Leverage industry resources

Free services such as Outage Analyzer can identify third-party service outages and the corresponding regional impacts (see image). For example, around the 2013 holiday season, Outage Analyzer identified one third-party outage that impacted hundreds of domains. Services like this may not prevent major outages from happening, but they can help organizations at least see when a widespread performance issue is not their own, and give them a head start in putting contingency plans into place and communicating proactively with customers.

Prepare for the unexpected

Kaifu Lee, Google's former China head, recently wrote: "To have a chance in China, the American company must empower the local team to be responsive, autonomous, localized and ready for combat." Indeed, the Chinese market is huge, tough and hypercompetitive, and the recent outage likely left many global companies feeling as if their hands were tied. The lax reaction by the international media only served to downplay the significance of the event to those beyond China's physical borders. But make no mistake, the hit to revenues and brand to companies around the world was huge. 

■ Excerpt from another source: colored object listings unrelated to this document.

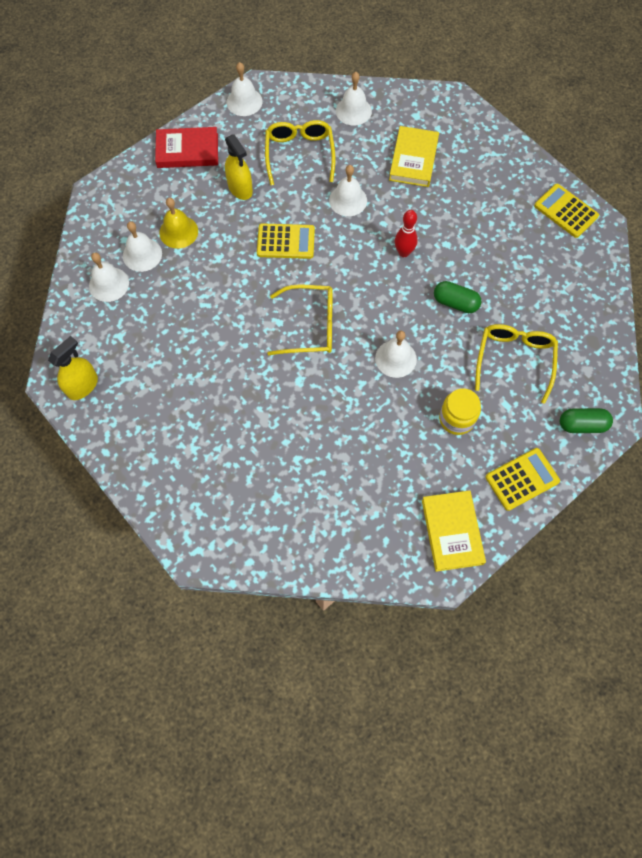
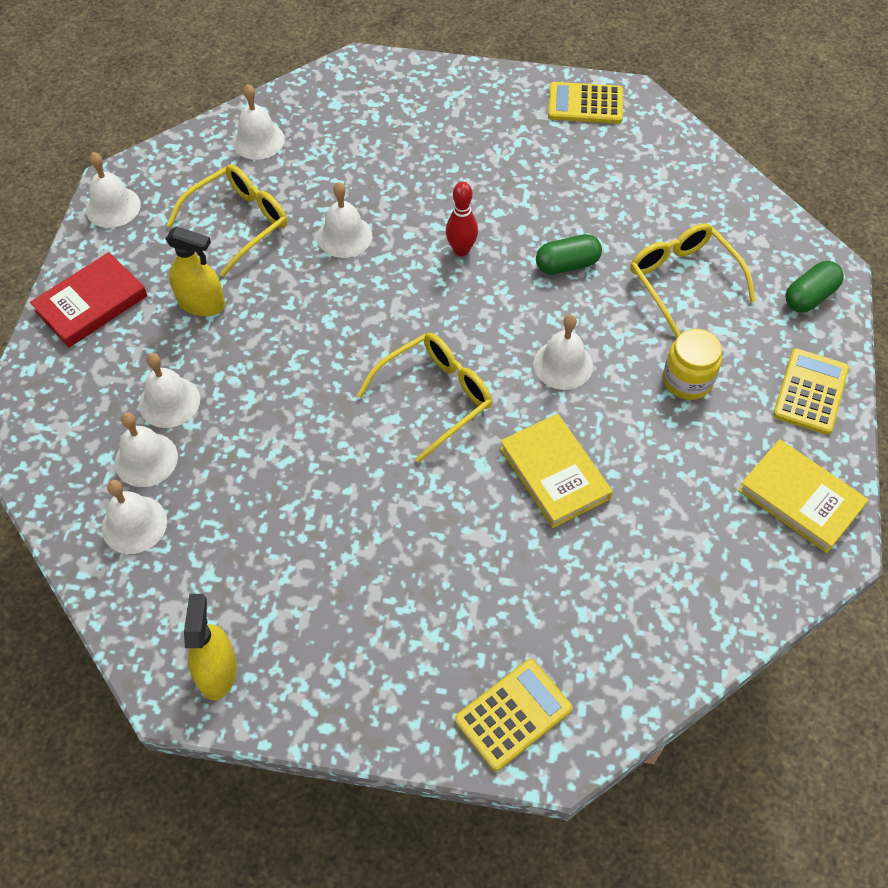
camera: 40 degrees left, 10 degrees down
(178, 232) = (169, 402): yellow bell -> white bell
(286, 242) = (315, 326): yellow calculator -> yellow calculator (513, 714)
(299, 154) = (239, 223): yellow glasses -> yellow glasses turned 90 degrees clockwise
(413, 159) = (376, 149): yellow book -> yellow book (554, 473)

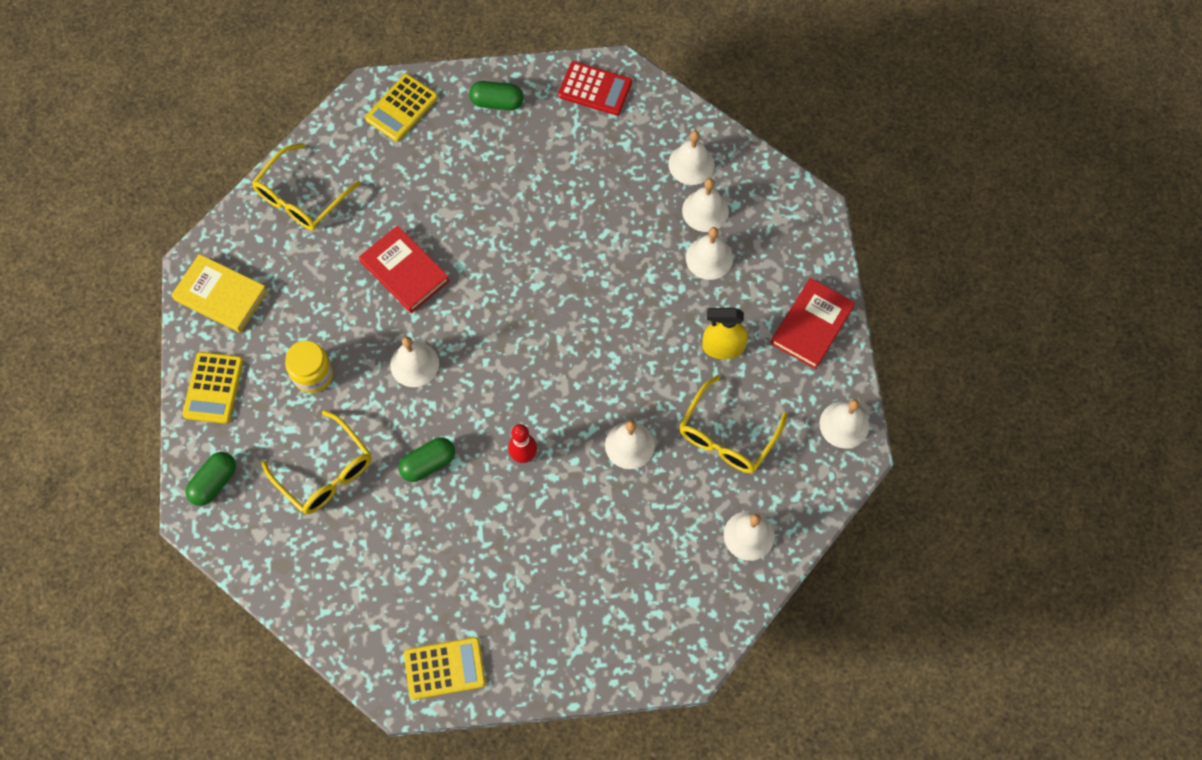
camera: 165 degrees right, 10 degrees up
(217, 671) = (595, 89): yellow spray bottle -> red calculator
(368, 687) = (497, 102): none -> green capsule
(435, 397) = (508, 311): yellow glasses -> yellow glasses (301, 198)
(554, 473) = (405, 271): yellow book -> red book

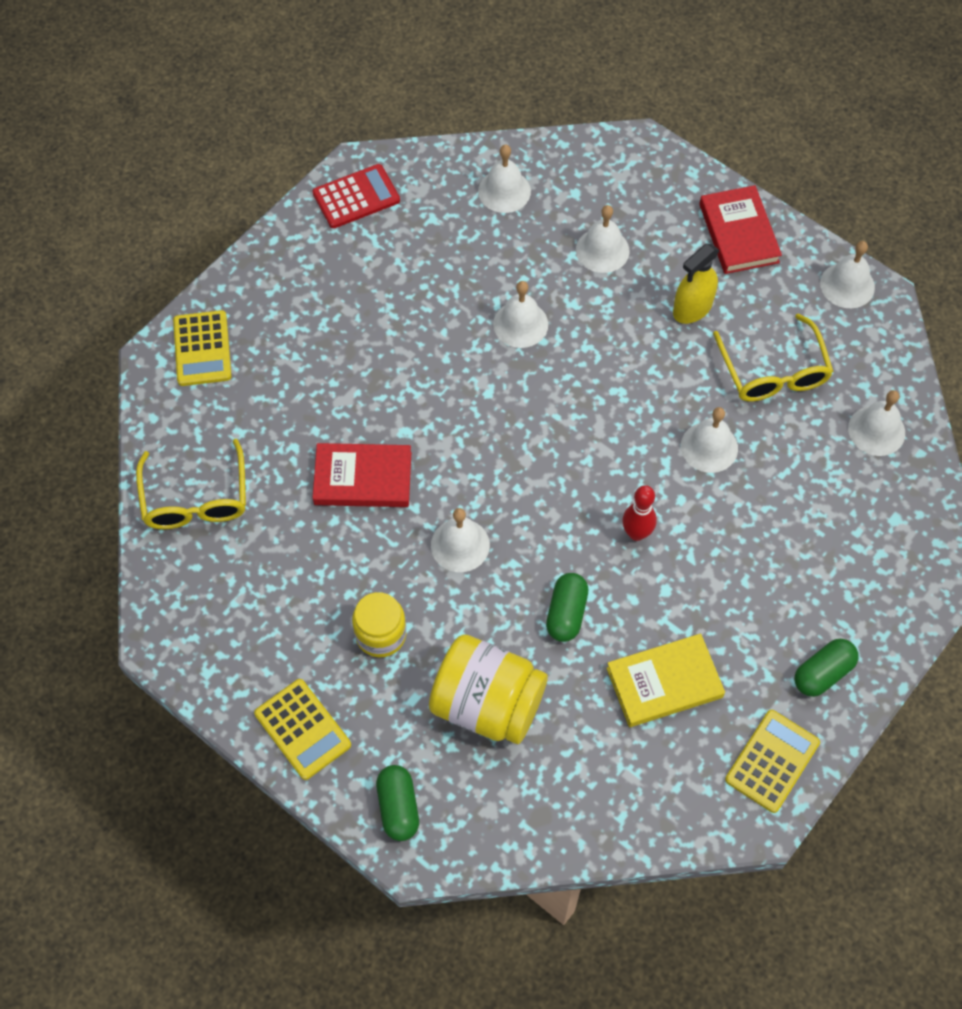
camera: 45 degrees left, 5 degrees down
(221, 295) = (217, 646): yellow book -> yellow book (664, 682)
(325, 472) = (487, 704): yellow glasses -> yellow jar
(497, 102) = (283, 275): green capsule -> green capsule (823, 673)
(705, 210) = (557, 217): white bell -> white bell (520, 324)

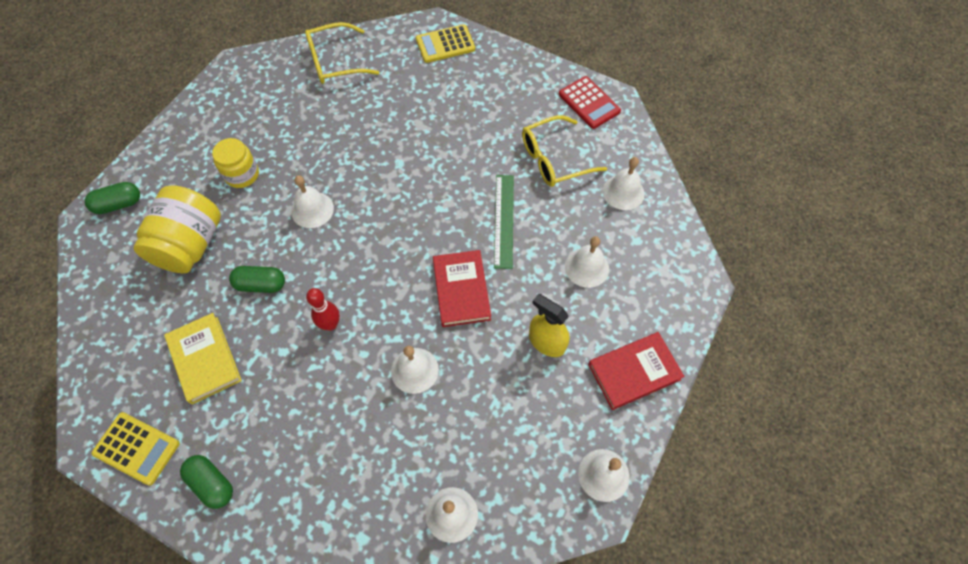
camera: 80 degrees right, 0 degrees up
(302, 729) = (175, 144): yellow calculator -> none
(363, 478) = (359, 145): red book -> red book (461, 290)
(520, 324) = (504, 220): white bell -> green ruler
(773, 372) = (497, 415): yellow glasses -> yellow glasses (554, 159)

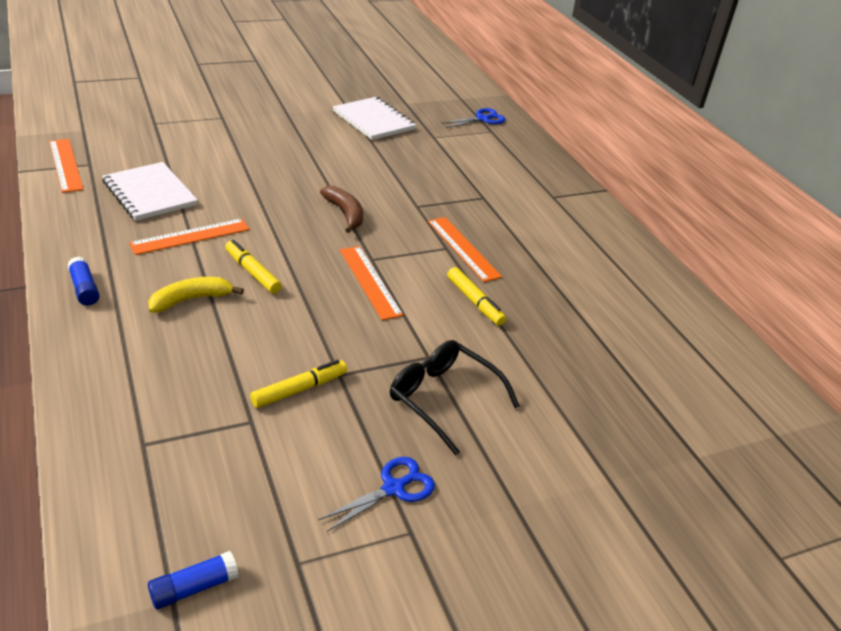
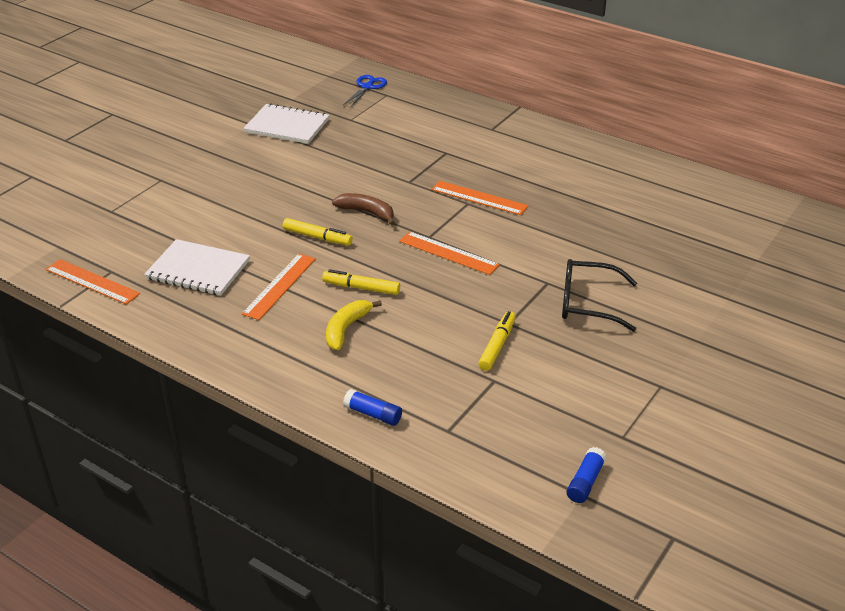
camera: 30 degrees left, 0 degrees up
(84, 289) = (259, 362): blue glue stick -> blue glue stick (373, 414)
(393, 488) = (623, 369): blue scissors -> none
(474, 301) = (531, 231): yellow marker -> yellow marker (317, 237)

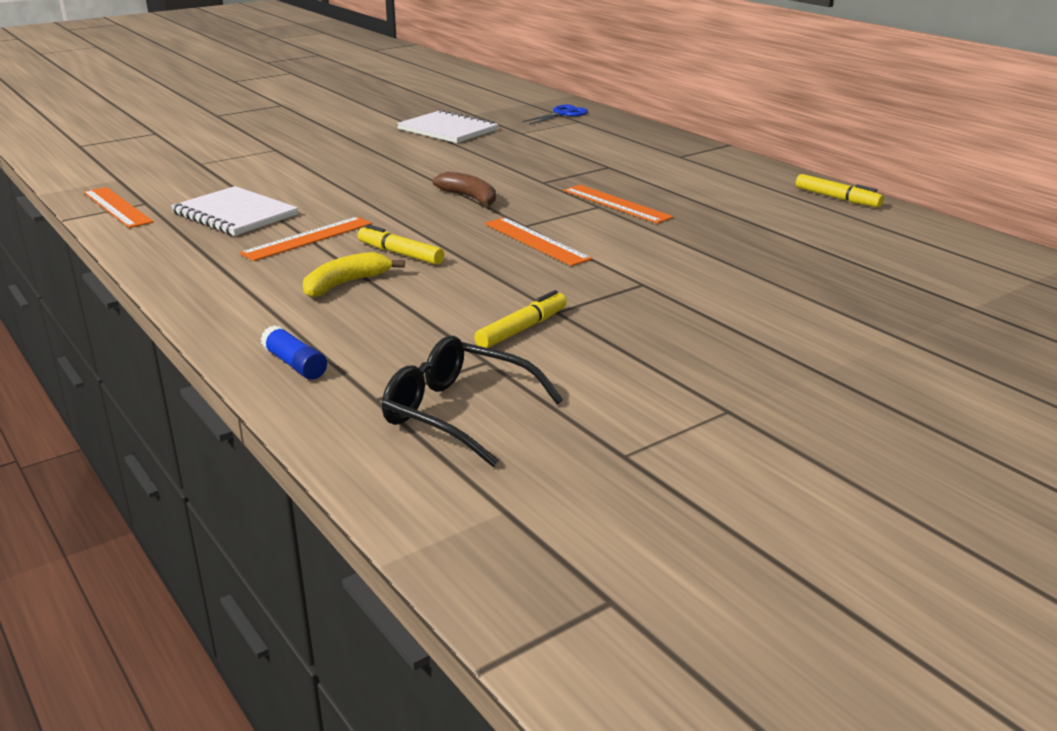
camera: 20 degrees right, 10 degrees down
(317, 237) = (393, 208): yellow marker -> yellow marker (837, 198)
(585, 482) = (522, 495): blue glue stick -> none
(587, 303) = (683, 310): black glasses -> black glasses (458, 413)

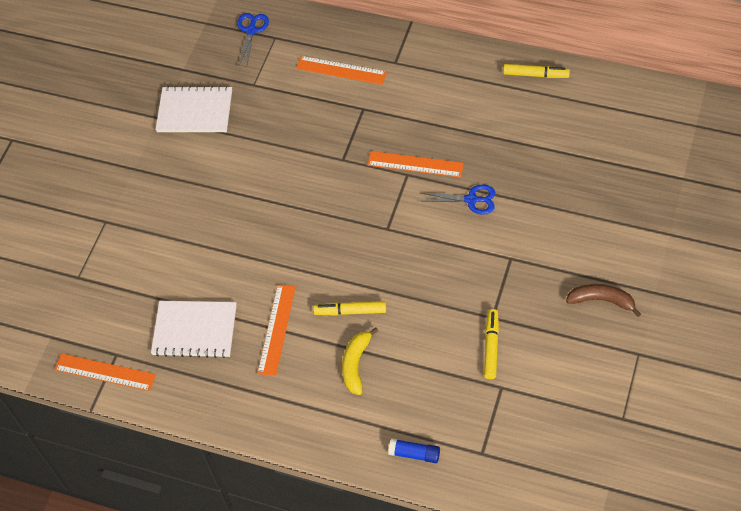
camera: 30 degrees left, 30 degrees up
(458, 413) = (528, 437): black glasses -> none
(470, 198) = (319, 212): brown banana -> brown banana (602, 300)
(536, 241) = (412, 245): orange ruler -> orange ruler (341, 70)
(650, 238) = (471, 200): none -> blue scissors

To a certain extent, major Web events like the one that just happened in China are unavoidable. But the fact is, it's just one more example of the little "Internet storms" that are brewing all the time, and the subsequent impact on modern websites. Fortunately, this impact can be anticipated, contained and minimized with the right approaches. As Kaifu Lee implies, organizations must be prepared for the unexpected and refuse to cede ultimate responsibility for their website success, wherever they may be doing business.

Heiko Specht is a technology expert at the Compuware APM Center of Excellence.